I can imagine that as the years go by, and production folks, and even the stars themselves, feel less burdened by their proximity to the show, that information of the how-and-why of the late series shifts will come to light. And maybe this will explain, if not assuage some of the let down fans may have experienced over the past month and a half. But more likely, for myself certainly, it won’t matter at all, and will end up as an additional interesting footnote to an incredibly series that we dearly miss.

Personally, I know what I want… right now. I want to enjoy that Arya made it through alive and with some semblance of serenity, free from the hatred and vengeance that drove her for so long. I want to be happy and relieved that Ghost finally got his good-boy-pats and that Jon is almost certainly never going back to the Night’s Watch. I also want to think that it’s understandable, telegraphed, and yet still a bit ridiculous that Bran “King Meme” Stark is now King of Westeros.

I want to have questions, and think critically, and wonder knowing full well that most if not all of my lingering GoT questions will go unanswered. As a matter of fact, I’d prefer it that way, because the idea that my Macumber headcannon or Meera Reed/Podrick Payne shipping losing narrative value is too much! Think about the deluge of confirmation/denial MCU fan theories have received from the Russo brothers and ask yourself if you really want Benioff and Weiss telling you that yes, Dany was pregnant and JON KNEW! Where my quickening womb heads at?!

I know it’s impossible for everyone to have an entirely positive reaction to something that we spent 73+ hours with. Reactions are all valid, and though some may be more pronounced and for show than others, that doesn’t mean they aren’t rooted in some individualized truth. If you’re hurting right now because you feel like the show let you down, I’m so sorry and I hope you can remember that it doesn’t keep you from still enjoying the parts you remember fondly. Hell, you can choose to act like this season didn’t even happen and protest loudly to your friends “what a shame HBO never got to finISH THEIR GAME OF THRONES SERIES, DENISE!”
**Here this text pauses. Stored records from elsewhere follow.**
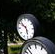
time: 5:51
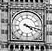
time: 4:17
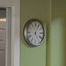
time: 5:04
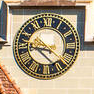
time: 9:22
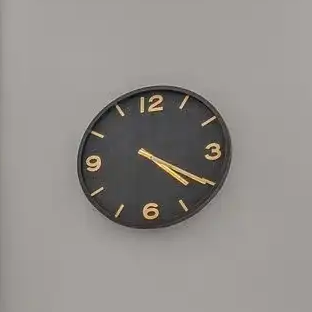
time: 4:20
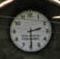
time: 2:29
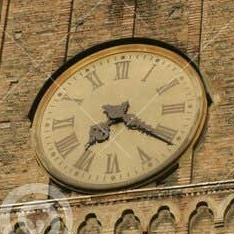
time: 7:20
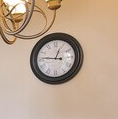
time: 12:46
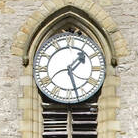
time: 1:26
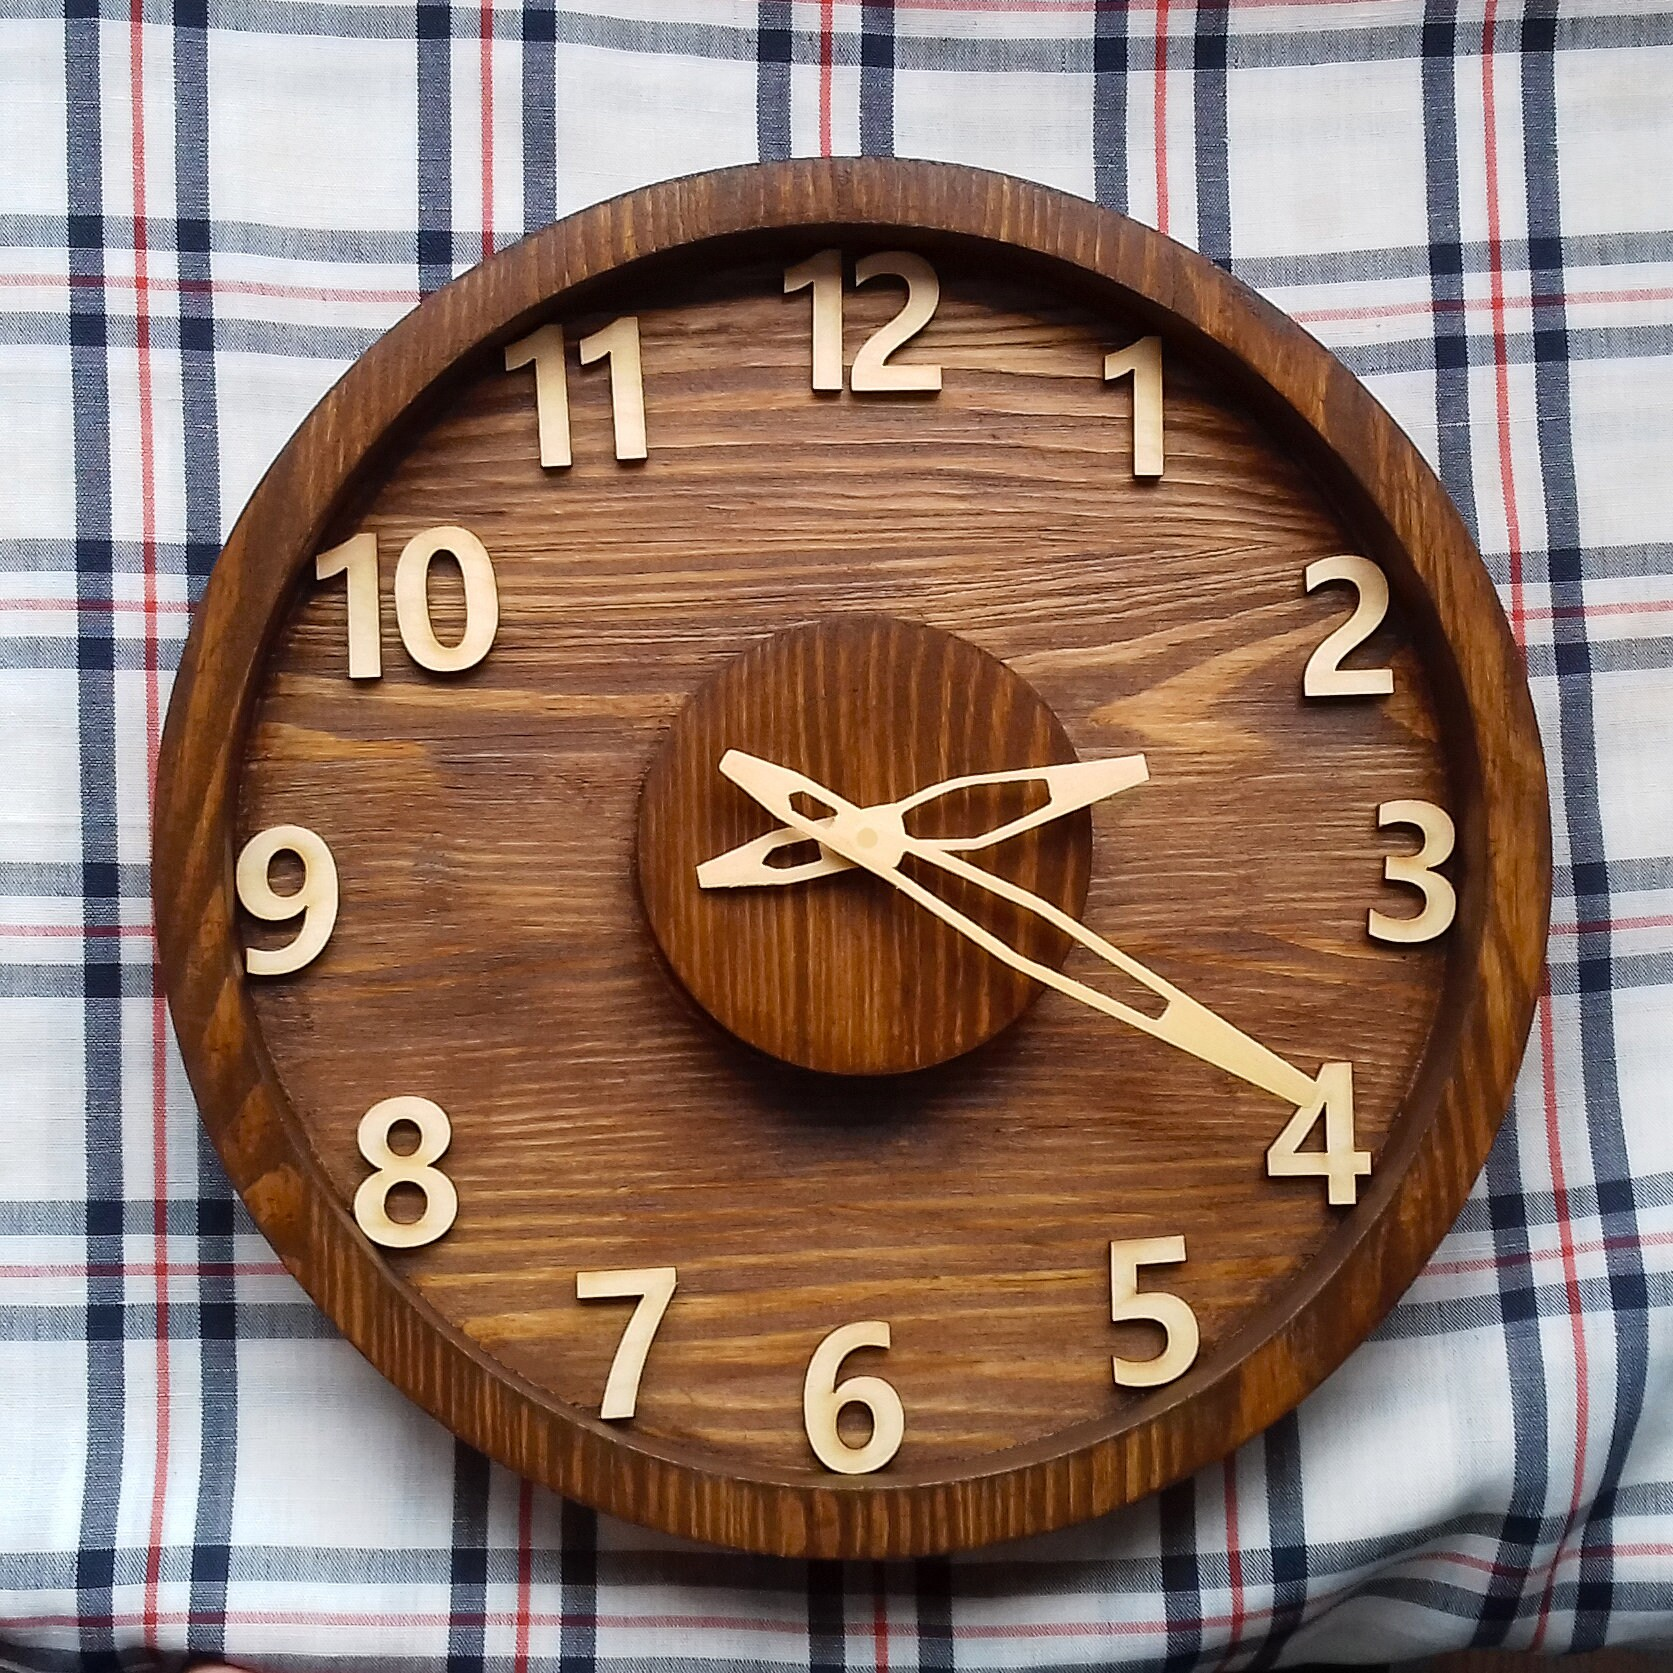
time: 2:19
And if you’re happy, yay! I am too! It wasn’t perfect but what is? Part of enjoying things is being able to view them critically and still decide that it’s worth enjoying. Believing that it’s a questionable narrative choice to have the big, world ending bad guy of the previous seven seasons removed in a single episode doesn’t mean that The Battle of the Blackwater never happened.

Try and remember that what you may see as pandering may be the type of fan service that someone else lives for. Try also to remember the your experiences and privilege might make it difficult for you to even recognize that something that reads innocuous and story driven to you might be heartbreaking and show destroying for others. Being a fan is a communal experience sure, but it’s an individual undertaking.

So as we mull over our feelings, let’s be kind to one another. You may see someone’s reaction and think: “Nope! That’s ridiculous and wrong, and not how I saw it at all.” It’s totally fine to think that. But maybe just keep it in your noggin and let it pass, because the momentary thrill you might feel from dunking on strangers on the internet is fleeting, but being a jerk is forever.

And as always and forever: The Queen in the North! Long May She Reign!